Ice Diving in Cleveland Plus
Cleveland Plus is not a typical dive destination. The water is often fairly cold and can be murky. However, due to its shallowness, Lake Erie can have some great wreck diving on the days when the water loses some of its soupiness. To get underwater, quarries are a more reliable choice. The quarries that encourage diving generally are limestone quarries that have ceased mining operations decades ago and have filled with water. This water often comes from springs so it can be clear and still and wonderful for diving. Whitestar Quarry in Gibsonburg is a personal favorite and where many local dive shops do their open water training dives.
The local dive season for several of my robust friends and me is April through November. My first dives of the year are usually one of the first weekends in April. The water is still very cold. Last year it was 39 degrees. It gets as warm as the upper 70s in August. Taking a trip to a warm water location every winter to get some dives in is not always practical and not diving for five months is out of the question. My only option is to try ice diving. I admit I was not totally thrilled about the idea of ice diving.
Warm water diving is so nice; there’s less gear, controlling buoyancy is easier and the fish even seem friendlier. I spent a week diving off the coast of South America in September and imagined diving in only warm water for the rest of my life. But Ohio is my home and I love it here so I decided that maybe ice diving is a good idea after all.
I signed up to get my ice diving certification with Just Add Water in Willoughby. There were five other hardy students in my class along with the two instructors. Certification includes some self-study and several hours in the classroom where we discuss potential problems caused by the cold and procedures we need to follow to stay safe. Finally, we went to Whitestar Quarry to make three dives over two days. The ice was seven inches thick with about five inches of windblown snow on top. This would be plenty thick enough to support our weight but the layer of snow kept everything fairly dark below the ice. Large triangular hole were cut in the ice with modified chainsaws. Triangles are better than squares or circles because it makes it easier to get out of the hole in the narrow corners. Once the triangles are cut, we used large iron rods to push the cut-out under the ice. Two or three divers go in a hole together. One diver is tethered to a support tender that stays out of the water. The tender is monitoring progress of the dive with a series of tugs on the line to communicate with the divers. The other divers are tethered to the main diver and get no farther than ten feet apart. In an emergency, the tender can haul all the divers back to the hole in less than a minute.

PROBLEM REQUIREMENTS:
Transcribe the ice diving text word for word, from "Warm water diving" down to "idea after all.".

RECORDED INFORMATION:
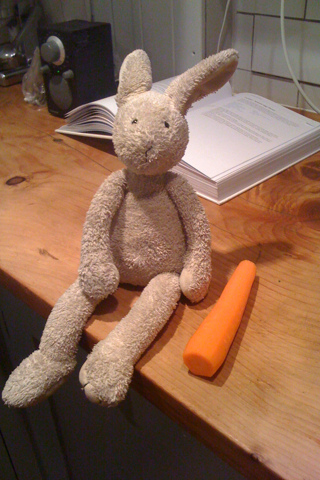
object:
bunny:
[0, 47, 241, 407]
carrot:
[181, 259, 268, 379]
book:
[56, 68, 319, 206]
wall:
[182, 3, 317, 69]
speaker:
[34, 19, 117, 120]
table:
[0, 68, 319, 480]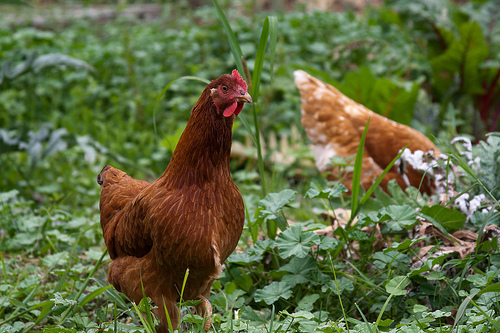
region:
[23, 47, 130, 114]
this is the grass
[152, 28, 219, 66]
the grass is green in color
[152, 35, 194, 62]
the grass is tall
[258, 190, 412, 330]
these are some plants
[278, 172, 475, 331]
the plants are small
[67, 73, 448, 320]
these are two hens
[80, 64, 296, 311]
the hen is standing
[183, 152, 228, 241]
the feathers are brown in color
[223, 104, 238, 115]
the area is red in color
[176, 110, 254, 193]
the neck is short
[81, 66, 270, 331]
chicken is dark brown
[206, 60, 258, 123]
chicken has red on his face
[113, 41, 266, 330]
chicken walking in the grass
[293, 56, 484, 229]
tan and white chicken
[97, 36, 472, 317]
two chickens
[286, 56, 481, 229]
chicken is in the grass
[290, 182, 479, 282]
dead leaves are in the grass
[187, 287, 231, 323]
claw of the chicken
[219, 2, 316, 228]
tall weed in the grass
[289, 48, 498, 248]
chicken's head is in the grass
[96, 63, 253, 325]
this is a hen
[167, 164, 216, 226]
the hen is brown in color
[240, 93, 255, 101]
this is the beak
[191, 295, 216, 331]
this is the leg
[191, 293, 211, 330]
the leg is raised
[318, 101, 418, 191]
the hen is feeding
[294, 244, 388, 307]
these are the leaves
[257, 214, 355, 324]
the leaves are green in color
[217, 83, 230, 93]
this is the eye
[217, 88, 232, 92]
the eye is open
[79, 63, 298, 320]
a rooster walking through a forest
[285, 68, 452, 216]
the wing of a bird raised in the air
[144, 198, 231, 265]
brown feathered breast of the rooster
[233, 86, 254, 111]
red beak of the rooster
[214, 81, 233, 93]
red and black eye of the rooster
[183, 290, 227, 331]
raised foot of the rooster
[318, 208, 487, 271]
dead leaves lying on the plants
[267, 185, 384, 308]
green leafy plants growing on the ground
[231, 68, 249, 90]
red fleshy fin on the rooster's head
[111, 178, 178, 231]
brown feathered wing of the rooster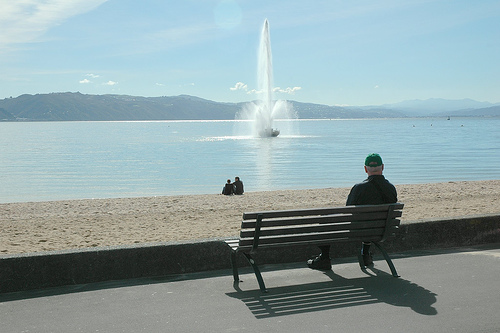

SOLUTION TO THIS PROBLEM:
Warm water diving is so nice; there’s less gear, controlling buoyancy is easier and the fish even seem friendlier. I spent a week diving off the coast of South America in September and imagined diving in only warm water for the rest of my life. But Ohio is my home and I love it here so I decided that maybe ice diving is a good idea after all.